I’ve helped out one of our dev teams over the past couple of days regarding an AWS Lambda function that they just could not invoke. The reason it took so long was that I had to involve AWS support to clarify what the actual issue was.

AWS Lambda fails to invoke because it cannot decrypt its environment variables, despite using the AWS-managed key, which supposedly automagically works.

tl;dr

Can’t invoke a Lambda because it can’t decrypt its environment variables despite using the AWS-managed key? Chances are you’ve deleted and recreated its execution role (with the same name). To fix this: change the execution role to something else and back to the one you (ostensibly) had it set to.

What happened?

The team deployed a Lambda function via an IaC pipeline to several environments. However, all things ostensibly being equal, the function would just not invoke in one of them. The error message above is pretty clear about what happens.

So I checked on the configuration of the environment variable encryption and it was set to use the AWS-managed (owned by the Lambda service itself) KMS key. Given you cannot disable encrpytion at rest for environment variables in Lambda at all, you’d think the execution role just needs the correct policies attached to allow using the correct key for encryption, right?

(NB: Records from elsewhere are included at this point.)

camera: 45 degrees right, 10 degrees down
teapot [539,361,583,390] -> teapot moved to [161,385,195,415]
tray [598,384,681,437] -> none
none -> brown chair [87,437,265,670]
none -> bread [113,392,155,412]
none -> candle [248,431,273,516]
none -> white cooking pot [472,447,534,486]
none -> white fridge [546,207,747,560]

Turns out you don’t even need to do that (which explains why I would never have seen that in the past using those defaults), because Lambda will do that for you under the covers:

Lambda always provides server-side encryption at rest with an AWS KMS key. By default, Lambda uses an AWS managed key. If this default behavior suits your workflow, you don’t need to set up anything else. Lambda creates the AWS managed key in your account and manages permissions to it for you. AWS doesn’t charge you to use this key.

So what gives?

It’s a bug, not a feature

Turns out, you can somehow create a scenario whereby you delete the execution role of the Lambda and then recreate one with the same name. That new role would look perfectly attached to your Lambda function looking at the config in the console. However, of course the canonical principal ID of the new role would be different from the old one. Since in this situation you would not actually have attached that new role, AWS Lambda’s internal automation to permit it access to the key would not kick in, leaving the old ID in its key policy, leading to this error.

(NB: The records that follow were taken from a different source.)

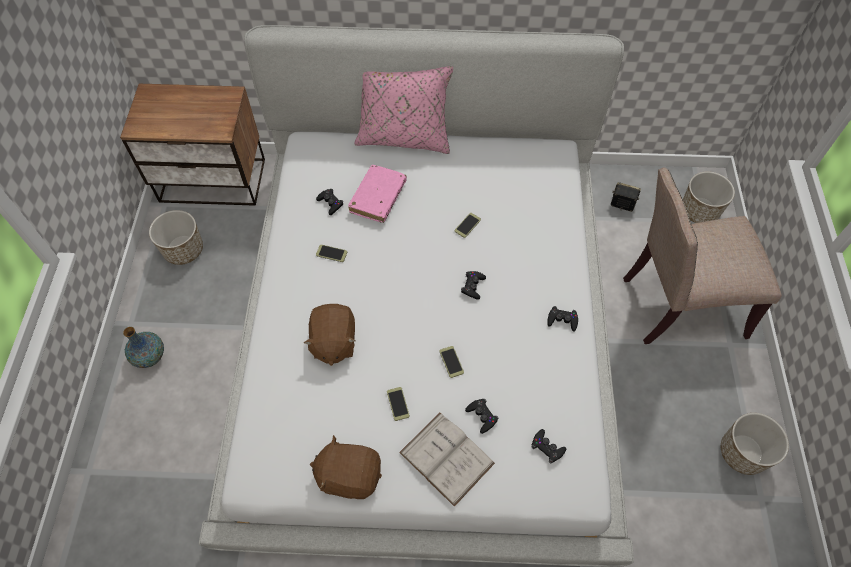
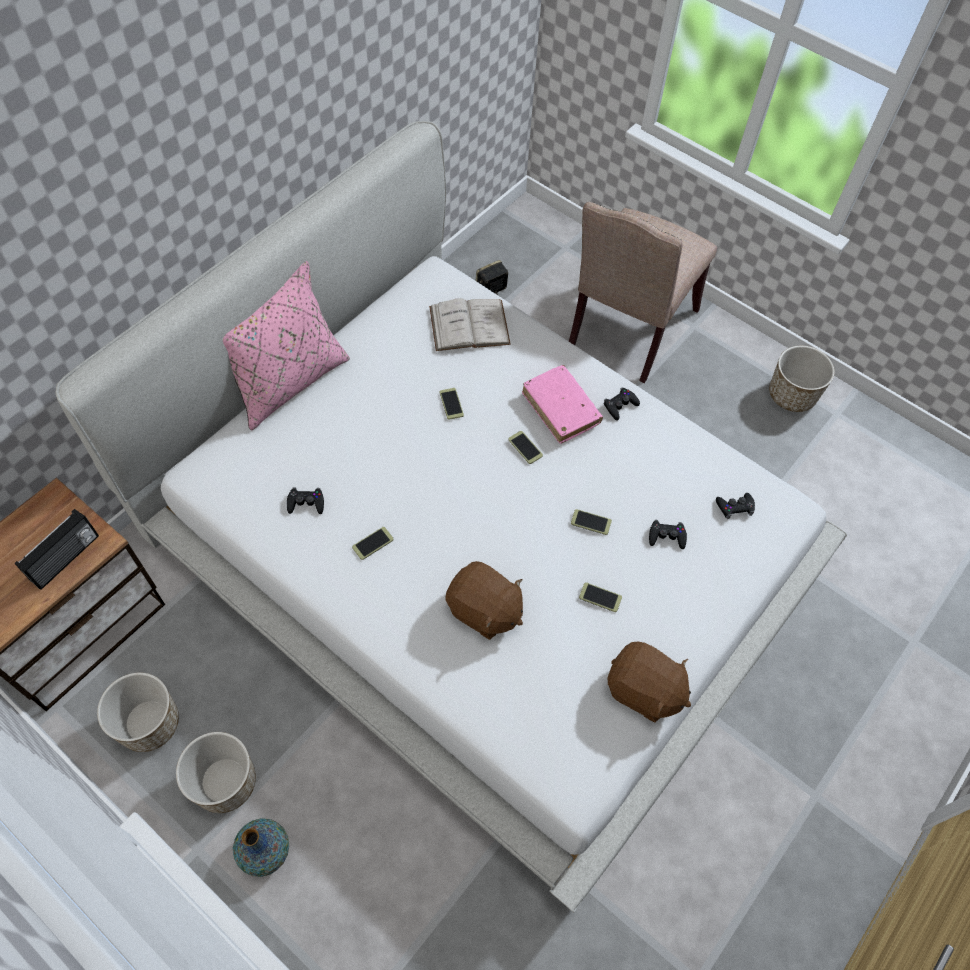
camera: 55 degrees left, 0 degrees up
brown plush toy [310,435,382,499] -> brown plush toy turned 105 degrees counterclockwise [608,642,691,722]
pink book [348,165,407,223] -> pink book moved to [522,365,603,444]
white book [399,413,495,507] -> white book moved to [429,298,511,351]
black game controller [461,271,486,300] -> phone [508,431,543,464]
planter [683,171,735,223] -> planter moved to [176,732,256,813]
none -> radio [15,509,99,590]

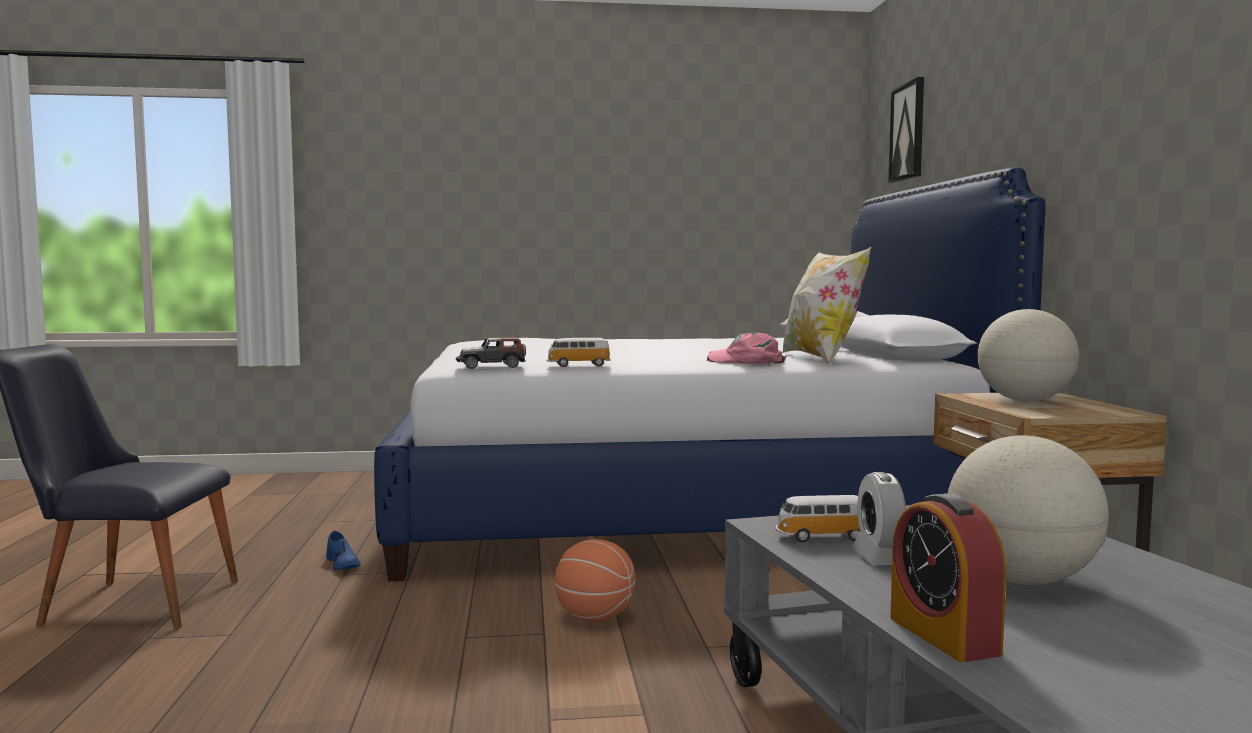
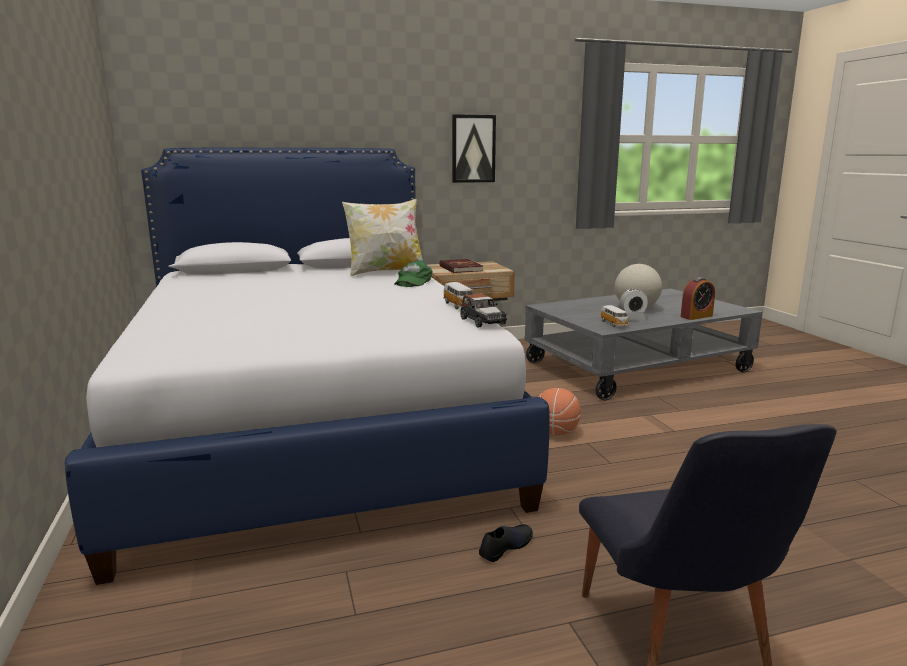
camera: 100 degrees left, 10 degrees up
blue shoe [326,531,361,570] -> black shoe [479,525,533,562]
pink cap [707,332,786,364] -> green cap [394,260,433,287]
picture [888,77,924,183] -> picture moved to [452,114,496,183]
globe [978,309,1079,402] -> red book [439,259,483,273]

Here’s what the told me, verbatim:

Whenever you are using AWS Managed KMS keys to encrypt (at rest) your function’s environment variables, your function execution role does not require any permission policy to be added. It is because Lambda automatically grants permission for the execution role (Principal ID of the role, example - AROAUISMSUAFGSFHSJDJURKJ) in the AWS Managed KMS Key policy as Principal ID is unique for each role. This is as per the service design which works under the hood.

However, when we delete and re-create Lambda function’s execution role keeping the same name, even though the name and ARN remains same, the Principal ID of this IAM role changes in the background and this role gets a new unique ID. Now, as per the updated AWS Managed KMS Key key policy (which can’t be edited by end user as it is maintained by the service), whenever Lambda tries to decrypt environment variables using the function execution role with different Principal ID, KMS service denies the request as it cannot recognize the new ID.

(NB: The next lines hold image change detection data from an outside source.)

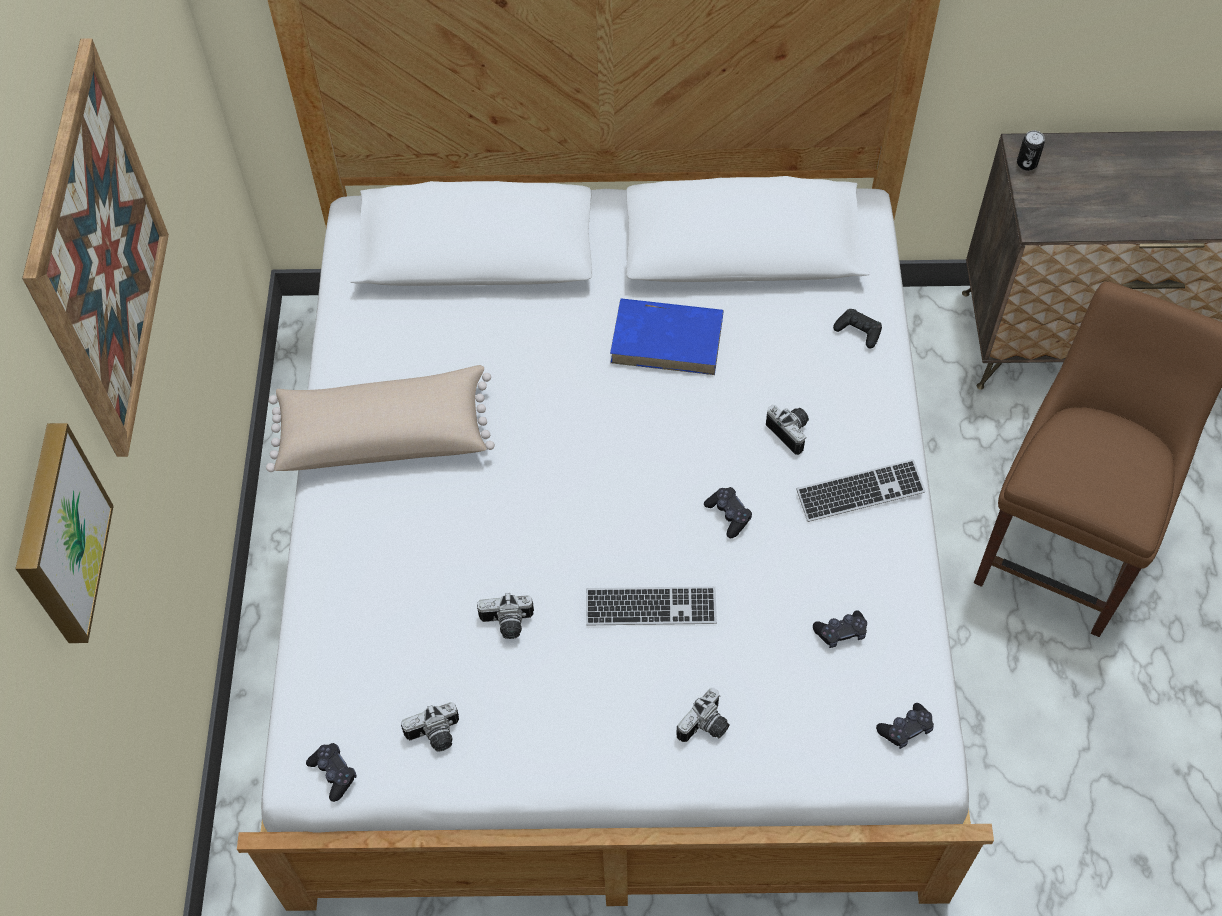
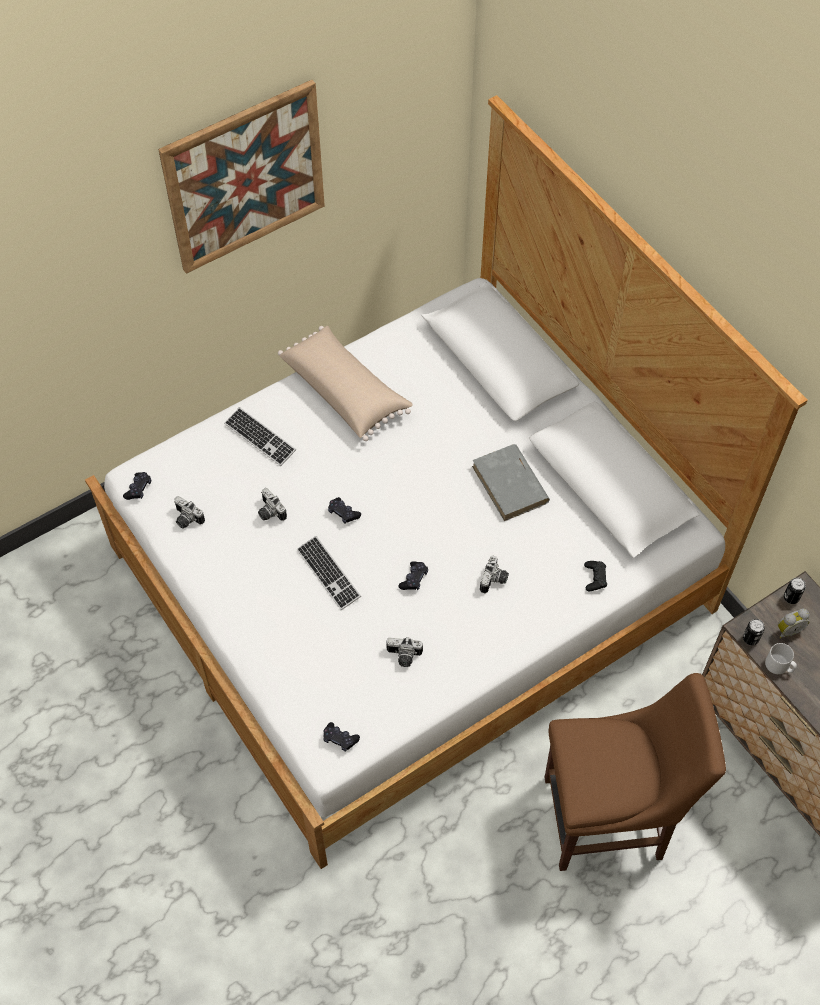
camera: 55 degrees right, 0 degrees up
picture [15,423,114,643] -> none
blue book [610,298,724,375] -> grey book [472,444,550,521]
camera [676,688,729,742] -> camera moved to [386,637,423,667]
keyboard [796,459,926,522] -> keyboard moved to [224,407,296,466]
black game controller [813,610,867,648] -> black game controller moved to [328,497,361,524]
none -> can [743,619,765,646]
none -> grey mug [765,643,797,674]
none -> alarm clock [778,609,809,638]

In order to overcome this issue, you have to update the function role to a different execution role and then immediately revert it back to the role that you are using. To simplify, if your function say funcA is using a role1 which was deleted and recreated, you update your function role to another role say role2 and then you need to update it back to role1.

It took quite a bit of back and forth with the AWS support to get to this point, including some misunderstandings as to what the actual problem was, leading to some frustration and dragging on of the issue for a bit. And while I understand the technical explanation they gave me in the end, I’d consider this a bug in Lambda because the mechanism is hidden away from the user and the error message didn’t make sense based on what you can gather from the documentation. Maybe they’ll improve on this edge case in the future 🤷🏼‍♀️.